Olor de hogar

  • Caius Apicius.

Caius Apicius.

Madrid, 26 abr.- Aunque los sentidos que más utiliza el ser humano son la vista, el oído y el tacto, mientras que su olfato no está demasiado desarrollado, es a éste al que debemos un montón de sensaciones agradables y desagradables, y al que en buena parte están ligados muchos de nuestros recuerdos.

Quiero decir que el olfato es capaz de hacernos evocar experiencias de hace mucho tiempo. El famoso "olor de hogar", por ejemplo, ese olor a limpieza de nuestra infancia, de cuando, para fortuna de nuestra pituitaria, aún no se usaban ambientadores.

Olores de aguas de colonia frescas, en los que solía destacar la lavanda. Olor de ropa blanca en el armario, entre la que se colocaban manzanas, o membrillos, o una pastillita de jabón de tocador.

Pero había un olor que excitaba el apetito de los más pequeños (de los mayores, también, pero había que disimular): el olor de lo que llamábamos "queique" recién hecho, el "plum cake" de los ingleses aunque fuera mucho más "cake" que "plum" y no llevase frutitas intercaladas en la masa, ya que a muchas amas de casa se le caían al fondo de la mezcla y, más que salpicar el bizcocho, lo alfombraban...
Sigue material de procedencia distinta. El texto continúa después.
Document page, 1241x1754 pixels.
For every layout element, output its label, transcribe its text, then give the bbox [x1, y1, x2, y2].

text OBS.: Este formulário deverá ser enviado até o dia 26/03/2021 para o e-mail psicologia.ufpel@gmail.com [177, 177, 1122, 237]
Perfecto para el té, nos decían cuando aquí no tomaba té más que el embajador de Su Graciosa Majestad y había que adquirir las hojas en la farmacia. Ideal, eso sí, para el desayuno, o para la merienda, sobre todo habida cuenta la costumbre española, tan "shocking" para un británico, de "mojar". Una buena porción de "queique" con chocolate...

Inciso, como siempre idiomático: la misma Real Academia Española, la que la gente llama, mal llamada, "de la Lengua", que tanta prisa se dio en transformar el "whisky" en el irreconocible y ridículo "güisqui", y que pretende que al "foie-gras" le llamemos, por escrito, "fuagrás" y al "croissant", "cruasán", y que confunde un emirato del Golfo con probar un vino (catar), ignora la existencia del "plum cake": ni así en cursivas, ni "keike", ni "queique"... Qué sosos son los "inmortales".
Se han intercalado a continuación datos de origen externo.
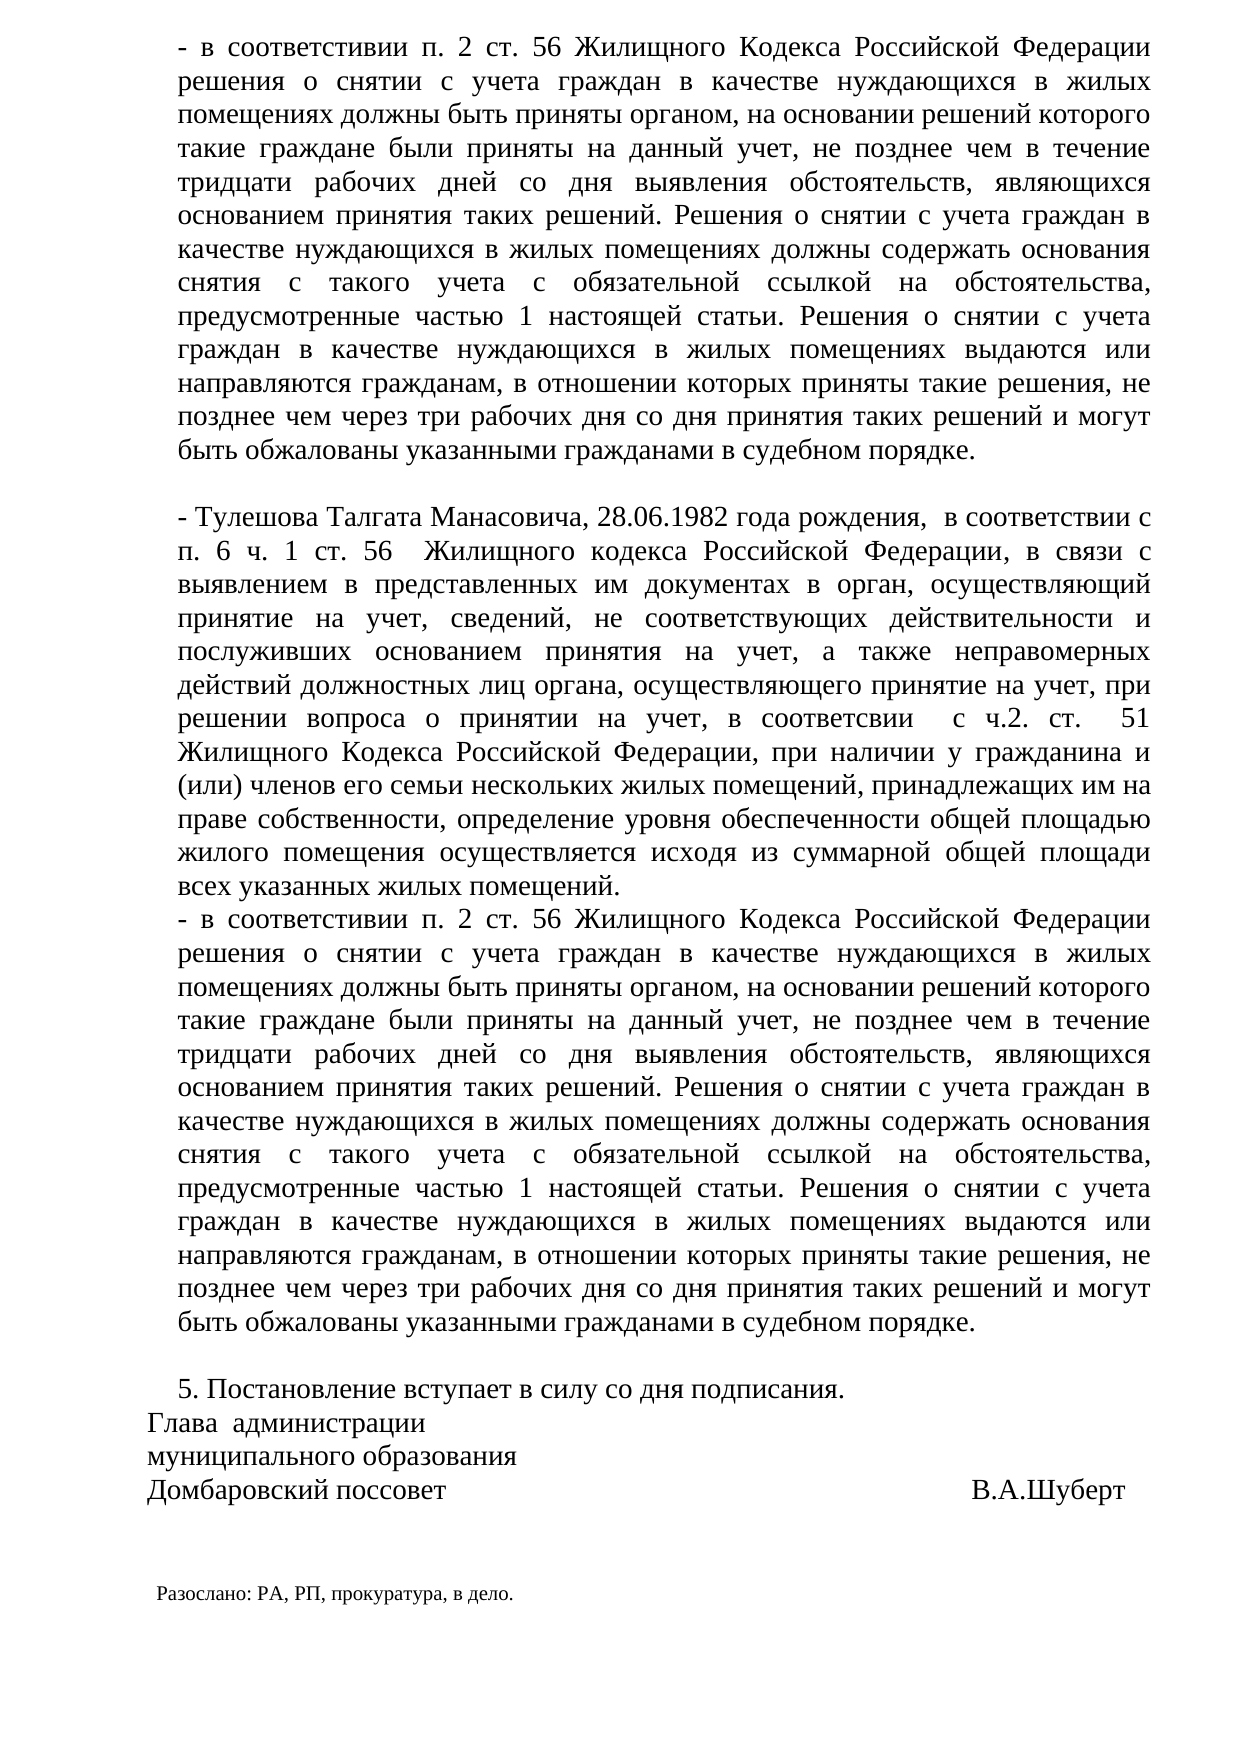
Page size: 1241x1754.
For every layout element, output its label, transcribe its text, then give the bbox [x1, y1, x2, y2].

list - в соответстивии п. 2 ст. 56 Жилищного Кодекса Российской Федерации решения о снятии с учета граждан в качестве нуждающихся в жилых помещениях должны быть приняты органом, на основании решений которого такие граждане были приняты на данный учет, не позднее чем в течение тридцати рабочих дней со дня выявления обстоятельств, являющихся основанием принятия таких решений. Решения о снятии с учета граждан в качестве нуждающихся в жилых помещениях должны содержать основания снятия с такого учета с обязательной ссылкой на обстоятельства, предусмотренные частью 1 настоящей статьи. Решения о снятии с учета граждан в качестве нуждающихся в жилых помещениях выдаются или направляются гражданам, в отношении которых приняты такие решения, не позднее чем через три рабочих дня со дня принятия таких решений и могут быть обжалованы указанными гражданами в судебном порядке. [177, 29, 1152, 466]
text Домбаровский поссовет В.А.Шуберт [88, 1472, 1152, 1505]
text - Тулешова Талгата Манасовича, 28.06.1982 года рождения, в соответствии с п. 6 ч. 1 ст. 56 Жилищного кодекса Российской Федерации, в связи с выявлением в представленных им документах в орган, осуществляющий принятие на учет, сведений, не соответствующих действительности и послуживших основанием принятия на учет, а также неправомерных действий должностных лиц органа, осуществляющего принятие на учет, при решении вопроса о принятии на учет, в соответсвии с ч.2. ст. 51 Жилищного Кодекса Российской Федерации, при наличии у гражданина и (или) членов его семьи нескольких жилых помещений, принадлежащих им на праве собственности, определение уровня обеспеченности общей площадью жилого помещения осуществляется исходя из суммарной общей площади всех указанных жилых помещений. [177, 499, 1152, 902]
text муниципального образования [88, 1438, 1152, 1472]
text - в соответстивии п. 2 ст. 56 Жилищного Кодекса Российской Федерации решения о снятии с учета граждан в качестве нуждающихся в жилых помещениях должны быть приняты органом, на основании решений которого такие граждане были приняты на данный учет, не позднее чем в течение тридцати рабочих дней со дня выявления обстоятельств, являющихся основанием принятия таких решений. Решения о снятии с учета граждан в качестве нуждающихся в жилых помещениях должны содержать основания снятия с такого учета с обязательной ссылкой на обстоятельства, предусмотренные частью 1 настоящей статьи. Решения о снятии с учета граждан в качестве нуждающихся в жилых помещениях выдаются или направляются гражданам, в отношении которых приняты такие решения, не позднее чем через три рабочих дня со дня принятия таких решений и могут быть обжалованы указанными гражданами в судебном порядке. [177, 902, 1152, 1338]
text Разослано: РА, РП, прокуратура, в дело. [88, 1580, 1152, 1605]
text Глава администрации [88, 1405, 1152, 1438]
text 5. Постановление вступает в силу со дня подписания. [177, 1371, 1152, 1405]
Hay gente a la que este bizcocho le gusta, pero que se abstiene, porque dice que engorda. Ciertamente, como dice la sabiduría popular, todo lo que no mata, engorda. Pero hay formas de hacer las cosas. Por ejemplo, la que sigue.

Usarán solamente un bol. Pondrán en él un yogur natural, que puede ser perfectamente desnatado. El vasito les servirá de medida para añadir uno de azúcar y dos de harina. Además, una cucharadita de levadura. Un huevo. Y la mitad del vasito de yogur de aceite de oliva. Todo, decimos, en el mismo bol, no hay que manchar más cosas. Mezclen con cuchara de madera hasta conseguir una pasta homogénea y sin grumos. Pongan el horno unos minutos a algo más de 200 grados.

Pongan la masa en el clásico molde rectangular alto, convenientemente aceitado. Métanlo al horno, bajando la temperatura a unos 180 ó 190 grados, y háganlo durante unos 25 minutos, media hora como mucho. Ya fuera del horno, espolvoréenlo con azúcar en polvo. Así de fácil, así de rápido: perfecto, y ligero.

Pueden ponerle encima, antes de meterlo en el horno, almendras picadas, o pistachos en el mismo estado; pueden intercalar en la masa las típicas pasas u otras frutas secas; incluso pueden poner un poco de su mermelada favorita. Pueden aromatizar la masa con el jugo de algún cítrico: el de mandarina ve de maravilla... En fin, allá ustedes y su imaginación, sin perder de vista el sentido común.

Cuando lo tengan a temperatura de tomar, dedíquenles un pensamiento a los ingleses, pero sólo uno, no lo vayan a servir con té. El té, en el fondo, no es más que agua caliente, y no se puede mojar un bizcocho en agua caliente. En chocolate no es que se pueda: es que se debe.